Inspiratory Muscle Training on Glucose Control in Diabetes: A Randomized Clinical Trial
Mariana B. Pinto, Patrícia M. Bock, Andressa S.O. Schein, Juliana Portes, Raíssa B. Monteiro, and Beatriz D. Schaan
This study evaluated the effects of inspiratory muscle training (IMT) in glucose control and respiratory muscle function in patients with diabetes. It was a randomized clinical trial conducted at the Physiopathology Laboratory of the Hospital de Clínicas de Porto Alegre. Patients with Type 2 diabetes were randomly assigned to IMT or placebo-IMT (P-IMT), performed at 30% and 2% of maximal inspiratory pressure, respectively, every day for 12 weeks.

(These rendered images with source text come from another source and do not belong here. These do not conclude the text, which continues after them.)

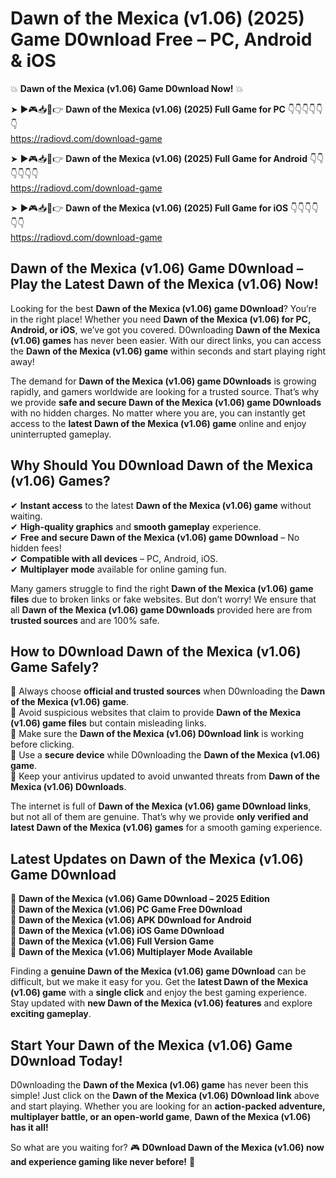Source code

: # Dawn of the Mexica (v1.06) (2025) Game D0wnload Free – PC, Android & iOS

💥 **Dawn of the Mexica (v1.06) Game D0wnload Now!** 💥  

➤ ►🎮📥📱👉 **Dawn of the Mexica (v1.06) (2025) Full Game for PC** 👇👇👇👇👇👇  
https://radiovd.com/download-game  

➤ ►🎮📥📱👉 **Dawn of the Mexica (v1.06) (2025) Full Game for Android** 👇👇👇👇👇👇  
https://radiovd.com/download-game  

➤ ►🎮📥📱👉 **Dawn of the Mexica (v1.06) (2025) Full Game for iOS** 👇👇👇👇👇👇  
https://radiovd.com/download-game  

## Dawn of the Mexica (v1.06) Game D0wnload – Play the Latest Dawn of the Mexica (v1.06) Now!

Looking for the best **Dawn of the Mexica (v1.06) game D0wnload**? You’re in the right place! Whether you need **Dawn of the Mexica (v1.06) for PC, Android, or iOS**, we’ve got you covered. D0wnloading **Dawn of the Mexica (v1.06) games** has never been easier. With our direct links, you can access the **Dawn of the Mexica (v1.06) game** within seconds and start playing right away!  

The demand for **Dawn of the Mexica (v1.06) game D0wnloads** is growing rapidly, and gamers worldwide are looking for a trusted source. That’s why we provide **safe and secure Dawn of the Mexica (v1.06) game D0wnloads** with no hidden charges. No matter where you are, you can instantly get access to the **latest Dawn of the Mexica (v1.06) game** online and enjoy uninterrupted gameplay.  

## **Why Should You D0wnload Dawn of the Mexica (v1.06) Games?**  

✔ **Instant access** to the latest **Dawn of the Mexica (v1.06) game** without waiting.  
✔ **High-quality graphics** and **smooth gameplay** experience.  
✔ **Free and secure Dawn of the Mexica (v1.06) game D0wnload** – No hidden fees!  
✔ **Compatible with all devices** – PC, Android, iOS.  
✔ **Multiplayer mode** available for online gaming fun.  

Many gamers struggle to find the right **Dawn of the Mexica (v1.06) game files** due to broken links or fake websites. But don’t worry! We ensure that all **Dawn of the Mexica (v1.06) game D0wnloads** provided here are from **trusted sources** and are 100% safe.  

## **How to D0wnload Dawn of the Mexica (v1.06) Game Safely?**  

📌 Always choose **official and trusted sources** when D0wnloading the **Dawn of the Mexica (v1.06) game**.  
📌 Avoid suspicious websites that claim to provide **Dawn of the Mexica (v1.06) game files** but contain misleading links.  
📌 Make sure the **Dawn of the Mexica (v1.06) D0wnload link** is working before clicking.  
📌 Use a **secure device** while D0wnloading the **Dawn of the Mexica (v1.06) game**.  
📌 Keep your antivirus updated to avoid unwanted threats from **Dawn of the Mexica (v1.06) D0wnloads**.  

The internet is full of **Dawn of the Mexica (v1.06) game D0wnload links**, but not all of them are genuine. That’s why we provide **only verified and latest Dawn of the Mexica (v1.06) games** for a smooth gaming experience.  

## **Latest Updates on Dawn of the Mexica (v1.06) Game D0wnload**  

🔹 **Dawn of the Mexica (v1.06) Game D0wnload – 2025 Edition**  
🔹 **Dawn of the Mexica (v1.06) PC Game Free D0wnload**  
🔹 **Dawn of the Mexica (v1.06) APK D0wnload for Android**  
🔹 **Dawn of the Mexica (v1.06) iOS Game D0wnload**  
🔹 **Dawn of the Mexica (v1.06) Full Version Game**  
🔹 **Dawn of the Mexica (v1.06) Multiplayer Mode Available**  

Finding a **genuine Dawn of the Mexica (v1.06) game D0wnload** can be difficult, but we make it easy for you. Get the **latest Dawn of the Mexica (v1.06) game** with a **single click** and enjoy the best gaming experience. Stay updated with **new Dawn of the Mexica (v1.06) features** and explore **exciting gameplay**.  

## **Start Your Dawn of the Mexica (v1.06) Game D0wnload Today!**  

D0wnloading the **Dawn of the Mexica (v1.06) game** has never been this simple! Just click on the **Dawn of the Mexica (v1.06) D0wnload link** above and start playing. Whether you are looking for an **action-packed adventure, multiplayer battle, or an open-world game**, **Dawn of the Mexica (v1.06) has it all!**  

So what are you waiting for? 🎮 **D0wnload Dawn of the Mexica (v1.06) now and experience gaming like never before!** 🚀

The main outcome measures were HbA1c, glycemia, and respiratory muscle function. Thirty patients were included: 73.3% women, 59.6 ± 10.7 years old, HbA1c 8.7 ± 0.9% (71.6 ± 9.8 mmol/mol), and glycemia 181.8 ± 57.8 mg/dl (10.5 ± 3.2 mmol/L). At the end of the training, HbA1c was 8.2 ±0.3% (66.1 ± 3.3 mmol/mol) and 8.7 ± 0.3% (71.6 ± 3.3 mmol/mol) for the IMT and P-IMT groups, respectively (p = .8). Fasting glycemia decreased in both groups with no difference after training although it was lower in IMT at 8 weeks: 170.0 ± 11.4 mg/dl(9.4 ± 0.6 mmol/L) and 184.4 ± 15.0 mg/dl (10.2 ± 0.8 mmol/L) for IMT and P-IMT, respectively (p < .05). Respiratory endurance time improved in the IMT group (baseline = 325.9 ± 51.1 s and 305.0 ± 37.8 s; after 12 weeks = 441.1 ± 61.7 s and 250.7 ± 39.0 s for the IMT and P-IMT groups, respectively; p < .05). Considering that glucose control did not improve, IMT should not be used as an alternative to other types of exercise in diabetes. Higher exercise intensities or longer training periods might produce better results. The clinical trials identifier is NCT 03191435.